--- TEXT ---
▼▼▼
This entry was posted on Aug 28 2009 by

The Wellspring of Ideas

A common question: As a writer, where do your ideas come from?  There’s really no definitive answer—suddenly an idea for a story will pop into my head, where a moment before it didn’t exist.  In some cases there may have been a real-life topic that interested me for some time, but how and why real life crosses over into the realm of stories is as much a mystery to me as to anyone else.  I can, however, pinpoint where my inspiration to write comes from.  There a few sources, in fact, one of which is this:


Lunch on a Skyscraper

According to Wikipedia, the photo, sometimes referred to as “Lunch on a Skyscraper,” was taken by Charles C. Ebbets in 1932, and the girder the men are seated on is part of what would become the RCA Building at Rockefeller Center in New York City (copyright is either Charles C. Ebbets, New York Herald Tribune, or Bettman Archive).  It’s a fairly prevalent image that pops up in all kinds of places, and I’ve liked it ever since seeing it for the first time at a restaurant when I was a kid.  Aside from it being an amazing shot, it has always represented to me the idea that everyone has a story to tell.  No matter how everyday someone’s everyday life may seem, there are events and experiences that make that life theirs and theirs alone.

I paid tribute to these eleven laborers with a bit of dialogue from SteepleJack in The Surrogates (Page 46 of the collected edition, for those following along at home).  Wizard reprinted the page in their “Secret Stash” column for issue #166, one of the first print reviews of the book.  I had the article framed as a table display for conventions, and once it outlived its usefulness I hung it on the wall of my office.  It wasn’t until years later, as I was showing the Wizard piece to a reporter who’d come by to interview me, that I realized I had unwittingly hung the article right beside my framed version of the Skyscraper print.  Just one of those events of happenstance that reinforces my belief that the subconscious is usually hard at work while the conscious mind is sleeping at the switch.
▲▲▲
--- JOB ITEM ---
Continue the blog post about the sources of a writer's inspiration, starting right after its final sentence.

--- SUPPLIED ENTRIES ---
▼▼▼
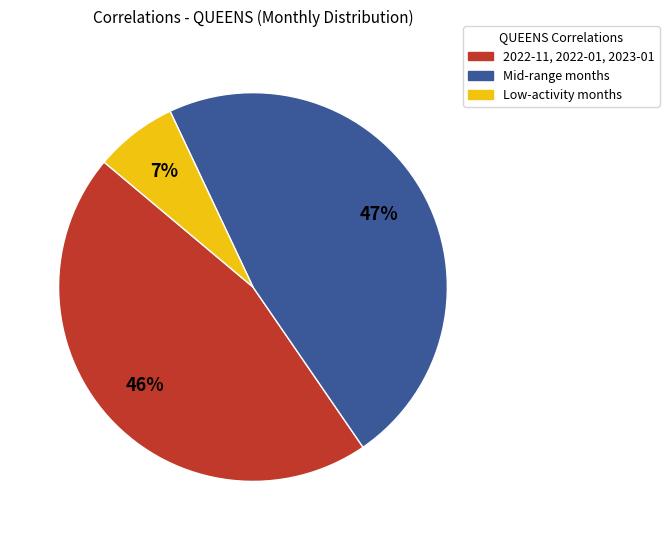

Rank the categories by value from lowest to highest.

Low-activity months, 2022-11, 2022-01, 2023-01, Mid-range months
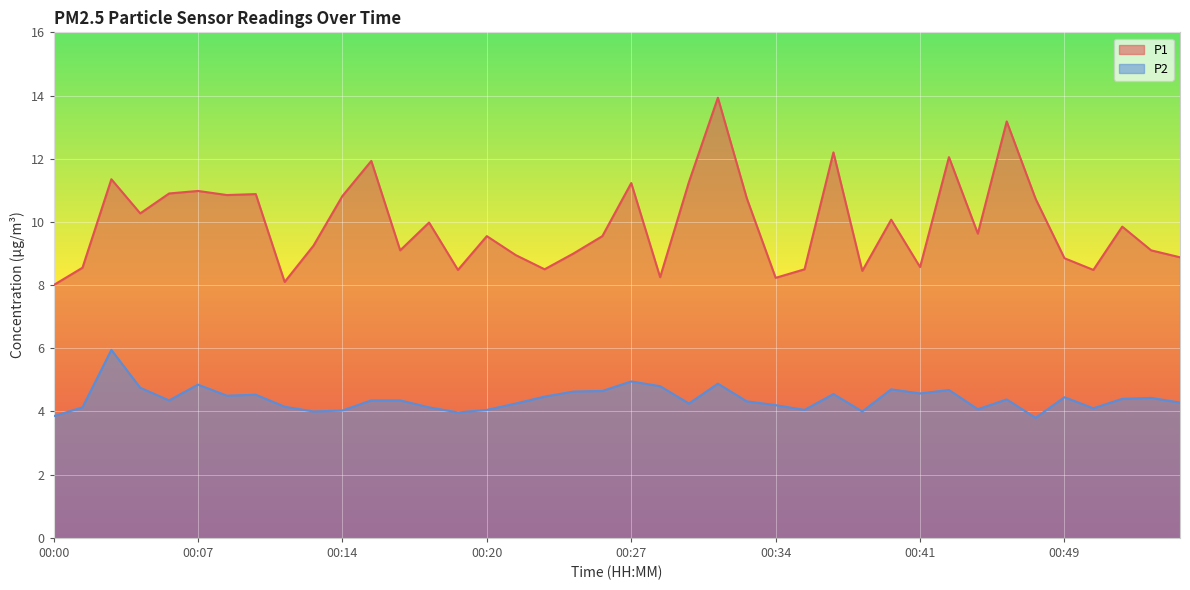

How many data points in P2 are above 4?

35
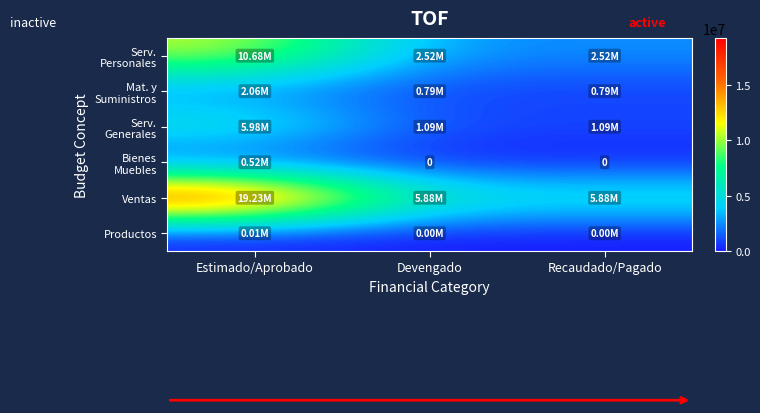

How many distinct data groups are displayed?

6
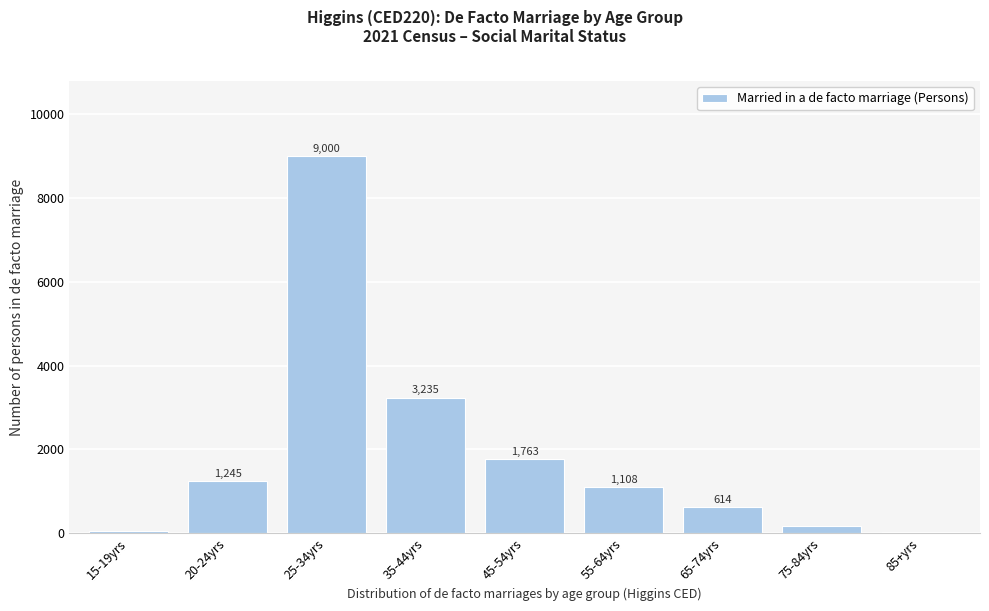

Reading right to left, list all the values displayed in this chart.

85+yrs=29	75-84yrs=169	65-74yrs=614	55-64yrs=1108	45-54yrs=1763	35-44yrs=3235	25-34yrs=9000	20-24yrs=1245	15-19yrs=47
▲▲▲
--- TASK OUTPUT ---
(Side Note: As far as tributes to Ebbets’ famous photo go, you’ll be hard-pressed to find one better than this.)


For a few years my family lived in Port St. John, Florida, part of an area known as the Space Coast because of nearby Kennedy Space Center.  I was shooting pool at a bar one night with a guy whose name is lost to me now, and when I asked him what he did for a living, he said he was a janitor (pursuing a career in the “custodial arts,” as Judd Nelson snidely remarked in The Breakfast Club).  Big deal, right?  Well this guy, as it turned out, was a janitor at NASA.  He worked in the Vehicle Assembly Building where the space shuttles are prepped for launch, and as an employee of NASA he was able to watch the launches from a restricted location much closer to the pad than anywhere the general public had access to.  This was over a decade ago, and I don’t recall how many countries had active space programs at the time.  Regardless, there certainly weren’t many places on the planet where one could be in close proximity to a space vehicle of any type, much less a shuttle orbiter, arguably the pinnacle of mankind’s technological achievement.  And here this guy was emptying trash bins next to them on a daily basis.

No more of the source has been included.